Reaksi sistemik lebih merupakan gej ala umum, termasuk demam, malaise, mialgia, sakit kepala, hilangnya nafsu makan, dan lain-lain. Gejala ini dapat bersifat umum, tidak spesifik, dan dapat terjadi pada orang yang diimunisasi dapat disebabkan oleh vaksin atau oleh sesuatu yang tidak ada hubungannya dengan vaksin, seperti infeksi virus lain. Reaksi sistemik sering terjadi pada pemberian vaksin sel utuh DTP Untuk menghindari reaksi KIPI sistemik berat, perlu dilakukan anamnesa apakah ada riwayat kejang pada keluarganya.
Sebuah kelaziman berlaku, bahwa keberhasilan imunisasi akan diikuti dengan pemakaian vaksin dalam dosis besar. Namun, pada perjalanan program imunisasi akan memacu proses maturasi (pematangan) persepsi masyarakat sehubungan dengan efek simpang vaksin yang mungkin timbul sehingga berakibat munculnya kembali penyakit dalam bentuk KLB. Menurut Chen (1999), fase maturasi perjalanan program imunisasi, antara lain mengikuti pentahapan berikut:
- Prevaksinasi, pada fase ini insiden penyakit masih tinggi, imunisasi belum dilakukan sehingga KIPI belum menjadi masalah
- Cakupan meningkat, pada fase ini, imunisasi telah menjadi program di suatu negara, maka makin lama cakupan makin meningkat yang berakibat penurunan insiden penyakit. Seiring dengan peningkatan cakupan imunisasi terjadi peningkatan kasus KIPI di masyarakat.
- Kepercayaan masyarakat terhadap imunisasi menurun. Meningkatnya kasus KIPI dapat menurunkan kepercayaan masyarakat terhadap program imunisasi. Fase ini sangat berbahaya oleh karena akan menurunkan cakupan imunisasi, walaupun kejadian KIPI tampak menurun tetapi berakibat meningkatnya kembali insiden penyakit sehingga terjadi kejadian luar biasa (KLB).

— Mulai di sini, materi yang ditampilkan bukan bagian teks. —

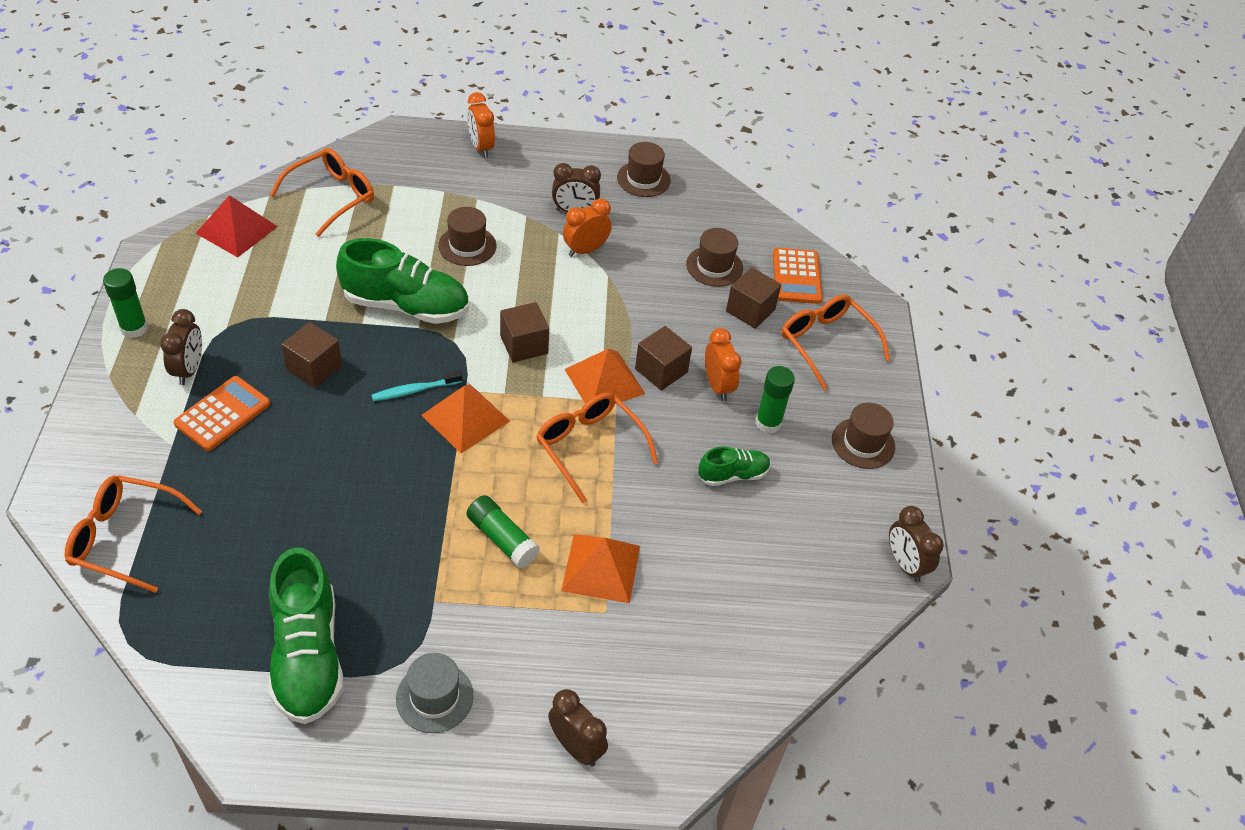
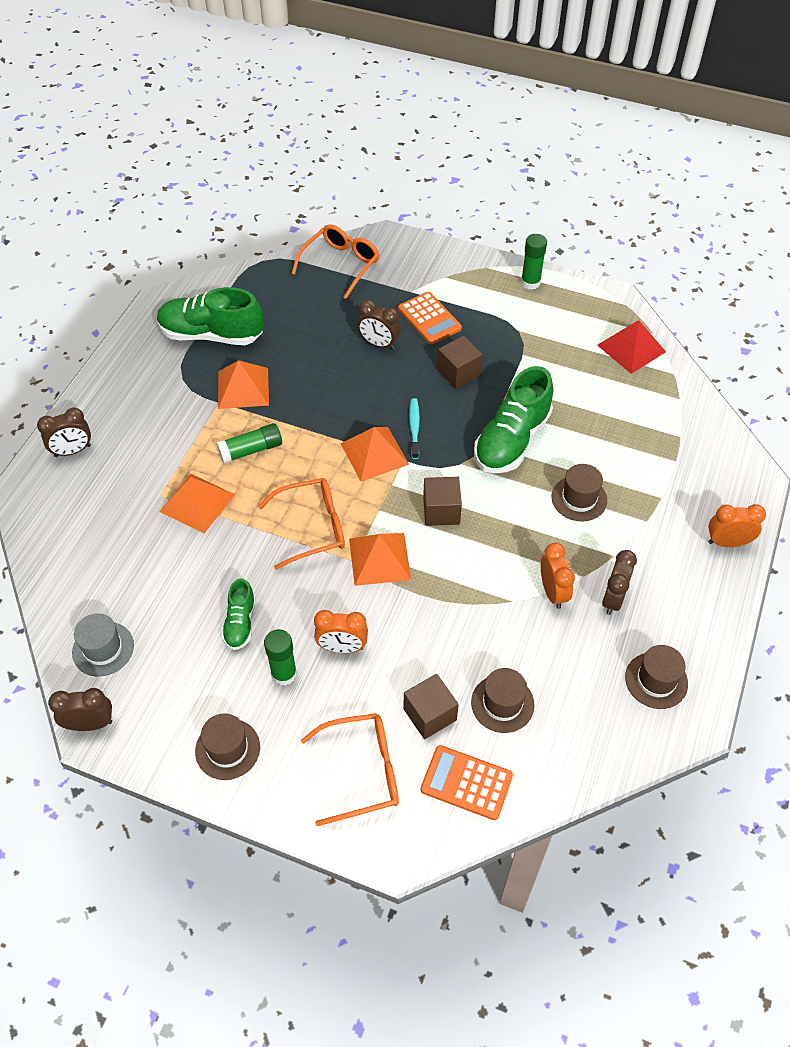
camera: 115 degrees right, 5 degrees up
(189, 369) = (479, 306): brown clock -> brown clock (379, 344)
(332, 197) = (665, 414): orange glasses -> none
(400, 581) = (243, 388): none -> orange pyramid
(434, 697) = (148, 388): grey hat -> grey hat (103, 649)
(661, 370) = (377, 607): brown cube -> none

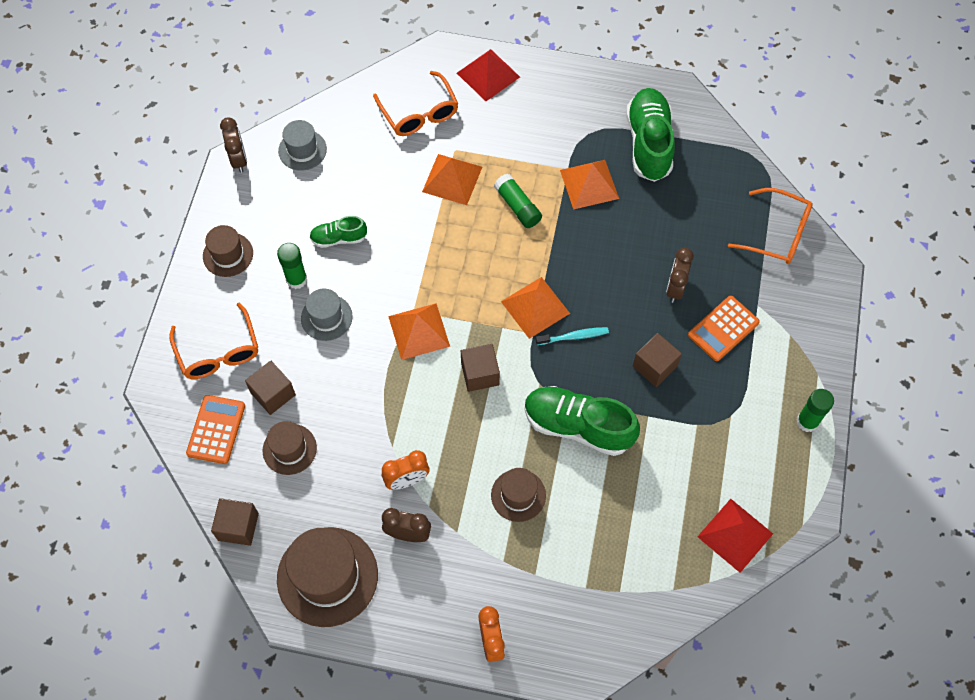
camera: 80 degrees right, 10 degrees up
(72, 451) = (488, 75): brown clock -> red pyramid
(312, 527) = (442, 272): orange glasses -> orange glasses (419, 113)
(342, 647) = (326, 317): orange clock -> grey hat
(592, 768) = (238, 526): none -> brown cube
(656, 680) = (327, 576): brown hat -> brown hat, size x1.79

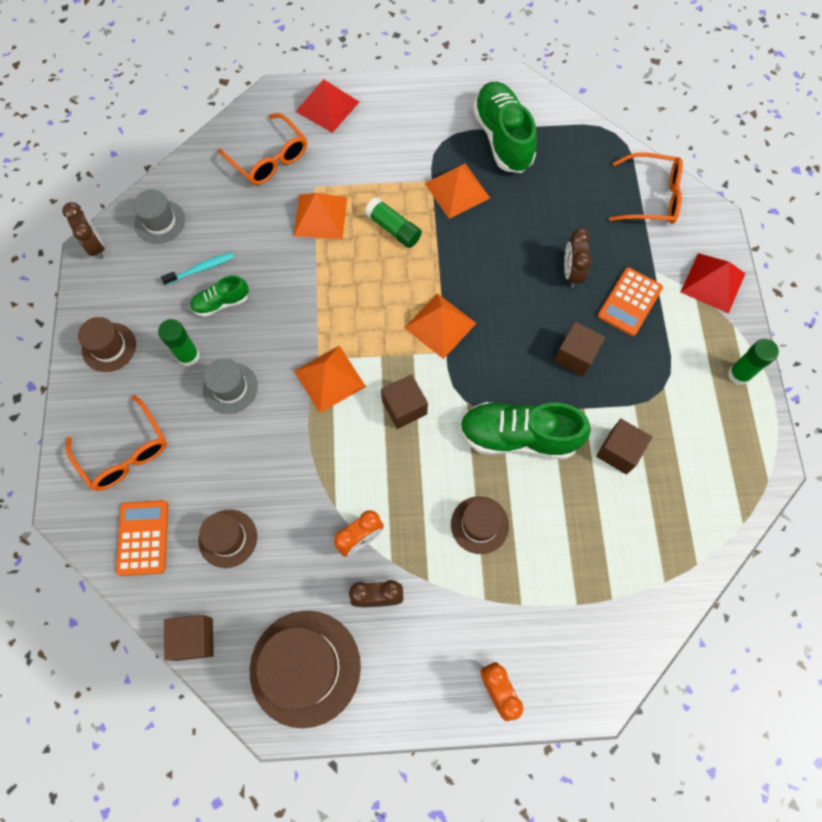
camera: 15 degrees left, 5 degrees up
(273, 394) = (194, 483): brown cube -> brown cube (619, 451)
(574, 336) = (487, 346): turquoise toothbrush -> turquoise toothbrush (201, 269)
(735, 535) = (707, 508): red pyramid -> red pyramid (712, 282)

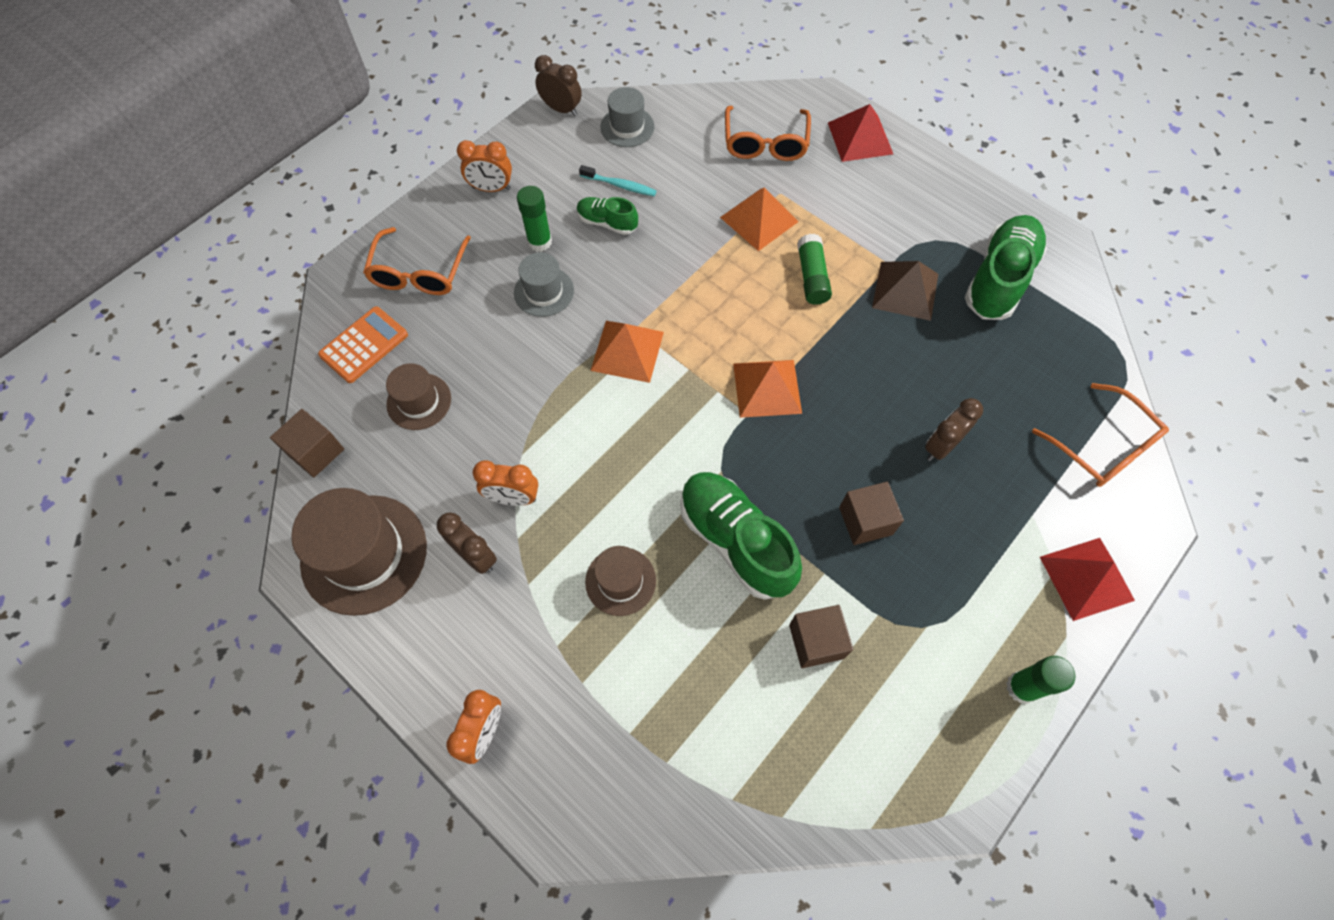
camera: 45 degrees right, 5 degrees down
(96, 246) = (561, 109): brown clock -> brown clock turned 75 degrees counterclockwise
(109, 347) = (491, 188): brown hat -> orange clock
(404, 407) = (663, 427): brown cube -> none
(457, 190) = (905, 290): orange pyramid -> brown pyramid
(629, 302) = (974, 521): orange calculator -> none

- Kepercayaan masyarakat pulih kembali. Pada fase ini, jika kasus KIPI dapat diselesaikan dengan baik (pelaporan dan pencatatan yang baik, penanganan segera kasus KIPI, dan pemberian bantuan), maka kepercayaan mayarakat terhadap program imunisasi akan pulih kembali. Pada saat ini, cakupan imunisasi yang tinggi akan tercapai kembali dan diikuti penurunan angka kejadian penyakit, walaupun kasus KIPI tampak akan meningkat lagi.
- Hasil akhir program imunisasi adalah eradikasi suatu penyakit. Pada fase ini telah terjadi maturasi kepercayaan masyarakat terhadap imunisasi, walaupun kasus KIPI tetap dapat dijumpai.
Namun sebenarnya pada tataran aplikasi akan sangat sulit mendapatkan data KIPI ini. Kesulitan ini terkait beberapa sebab, sebagaimana menurut National Childhood Vaccine Injury dari Committee of the Institute of Medicine (IOM) USA, antara lain karena :
- Mekanisme biologis gejala KIPI kurang dipahami;
- Data KIPI yang dilaporkan kurang rinci dan akurat;
- Surveilans KIPI belum luas dan menyeluruh;
- Surveilans KIPI belum dilakukan untuk jangka panjang;
- Publikasi KIPI dalam jumlah kasus yang besar masih kurang.
Refference, antara lain :
- Chen, R.T., 1999, “Safety of vaccines”, Dalam: Plotkin SA, Mortimer WA Penyunting, “Vaccines”, 3th Edition.
- Depkes RI. 2005. Kepmenkes RI tentang Pedoman Pemantauan dan Penanggulangan KIPI
- Hadinegoro, S.R., 2003. Immunogenicity and safety of DTwP (Bio Farma) vaccine combined with recombinant Hepatitis b (GCVC) vaccine in Indonesian children. Biofarma.
- Heitjik, R.A., et al. 2002. Hepatitis B surface antigen (HBsAg) derived from yeast cells (Hansenula polymorpha) used to estabilish an influence of antigenic subtype (adw2, adr,ayw3) in measuring the immuno response after vaccination. Vaccine, 20, 2191-6.
- Galazka, A.M. 1993. Immunological basic for immunization. WHO,EPI, GENEWA.